Friz ma nowy cel. Zamiast jednego domu Ekipy, będzie całe osiedle Youtuberów
Friz nie przestaje zaskakiwać skalą swoich pomysłów.
Friz jest zdecydowanie największym Youtuberem w Polsce pod względem zasięgów i możliwości. Jemu pierwszemu udało się uniezależnić od zewnętrznych sponsorów i trafić swoimi filmami do tak różnych grup wiekowych, że przychody z jednego tylko kanału wynosiły ponad 100 tysięcy złotych miesięcznie.
Nie dziwi więc fakt, że Youtuber nie tylko myśli o nowym domu i obecnej przeprowadzce, ale także o całym osiedlu Ekipy.
Osiedle Ekipy nowym celem Friza
Przypomnijmy, że cała Ekipa na wakacje w USA wydała ponad milion złotych. W zeszłym roku obroty całej firmy miały przekroczyć z kolei 10 milionów. Nie trudno więc zrozumieć, dlaczego Friz nie tylko myśli o obecnej przeprowadzce, ale także już o czymś większym.
W tym momencie Ekipa przeprowadza się do kolejnego, luksusowego domu, który jednak ponownie będzie „tylko” wynajmowany. Friz i Wujek Łuki zdają sobie sprawę, że żeby spełnić wszystkie zachcianki Ekipy, trzeba będzie w pewnym momencie „pójść na swoje”.
Pójście na swoje w skali Friza oznacza nie tyle wybudowanie swojego domu, co całego osiedla domów członków Ekipy.
Jak słyszymy, Youtuberzy mają już przed sobą nowy cel, który stoi o wiele dalej, niż wynajmowany dom.

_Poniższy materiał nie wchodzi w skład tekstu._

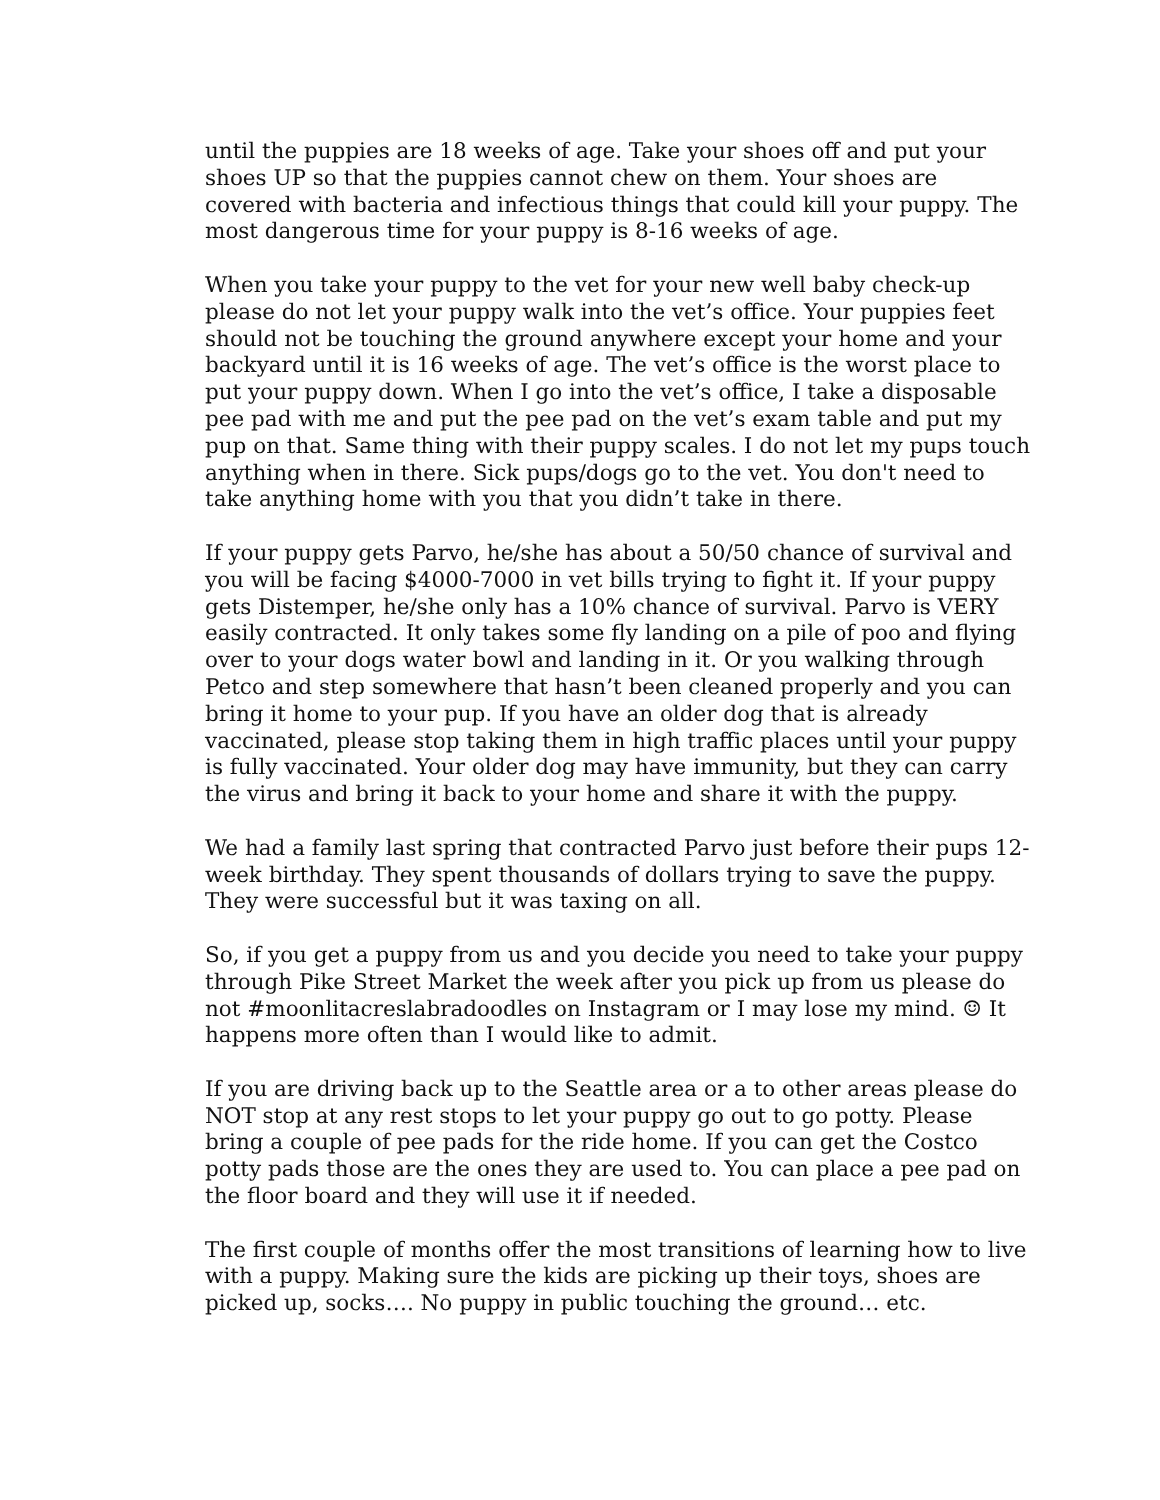until the puppies are 18 weeks of age. Take your shoes off and put your shoes UP so that the puppies cannot chew on them. Your shoes are covered with bacteria and infectious things that could kill your puppy. The most dangerous time for your puppy is 8-16 weeks of age.
When you take your puppy to the vet for your new well baby check-up please do not let your puppy walk into the vet’s office. Your puppies feet should not be touching the ground anywhere except your home and your backyard until it is 16 weeks of age. The vet’s office is the worst place to put your puppy down. When I go into the vet’s office, I take a disposable pee pad with me and put the pee pad on the vet’s exam table and put my pup on that. Same thing with their puppy scales. I do not let my pups touch anything when in there. Sick pups/dogs go to the vet. You don't need to take anything home with you that you didn’t take in there.
If your puppy gets Parvo, he/she has about a 50/50 chance of survival and you will be facing $4000-7000 in vet bills trying to fight it. If your puppy gets Distemper, he/she only has a 10% chance of survival. Parvo is VERY easily contracted. It only takes some fly landing on a pile of poo and flying over to your dogs water bowl and landing in it. Or you walking through Petco and step somewhere that hasn’t been cleaned properly and you can bring it home to your pup. If you have an older dog that is already vaccinated, please stop taking them in high traffic places until your puppy is fully vaccinated. Your older dog may have immunity, but they can carry the virus and bring it back to your home and share it with the puppy.
We had a family last spring that contracted Parvo just before their pups 12-week birthday. They spent thousands of dollars trying to save the puppy. They were successful but it was taxing on all.
So, if you get a puppy from us and you decide you need to take your puppy through Pike Street Market the week after you pick up from us please do not #moonlitacreslabradoodles on Instagram or I may lose my mind. ☺ It happens more often than I would like to admit.
If you are driving back up to the Seattle area or a to other areas please do NOT stop at any rest stops to let your puppy go out to go potty. Please bring a couple of pee pads for the ride home. If you can get the Costco potty pads those are the ones they are used to. You can place a pee pad on the floor board and they will use it if needed.
The first couple of months offer the most transitions of learning how to live with a puppy. Making sure the kids are picking up their toys, shoes are picked up, socks…. No puppy in public touching the ground… etc.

„Ostatnio, jak sobie gadaliśmy na ten temat, wspólnie uznaliśmy, że nie ma sensu budować, albo kupować domu, bo dużo lepiej będzie zbudować osiedle, osiedle Ekipy. Myślę, że jak do tej pory myśleliśmy o jakichś takich planach, to teraz to jest teraz nasz najwyższy plan, gdy zrobimy osiedle Ekipy, to będziemy spokojni.
I to wcale nie jest plan, który nie jest realny. Wręcz ja uważam, że jest 100% realny i to jest cel. Ja uważam, że to zrobimy. Zbudujemy osiedle Ekipy”
Brzmi abstrakcyjnie? Niekoniecznie. Wiele osób zajmuje się budowaniem całych osiedli, złożonych z kilku, kilkunastu domów. Przy skali Friza i przychodów, jakie generują kanały oraz marka „EkipaToNosi” wcale nie jest to takie nierealne. Skoro 20 osób może pozwolić sobie na wydanie miliona złotych podczas wakacji w USA, to osiedle jest tylko kwestią czasu.
Oczywiście, osiedle nie pojawi się za miesiąc, dwa, a na pewno za kilka lat. Dalej jednak, jeżeli Friz utrzyma swoją oglądalność i nadal będzie umiał rozbawiać ludzi, to osiedle jest bardziej, niż pewne.
Friz jakiś czas temu odkupił swoje stare mieszkanie, wielokrotnie przyznawał, że w tym momencie nie musi już pracować. Teraz pytanie nie brzmi „czy”, tylko „kiedy” powstanie jego osiedle.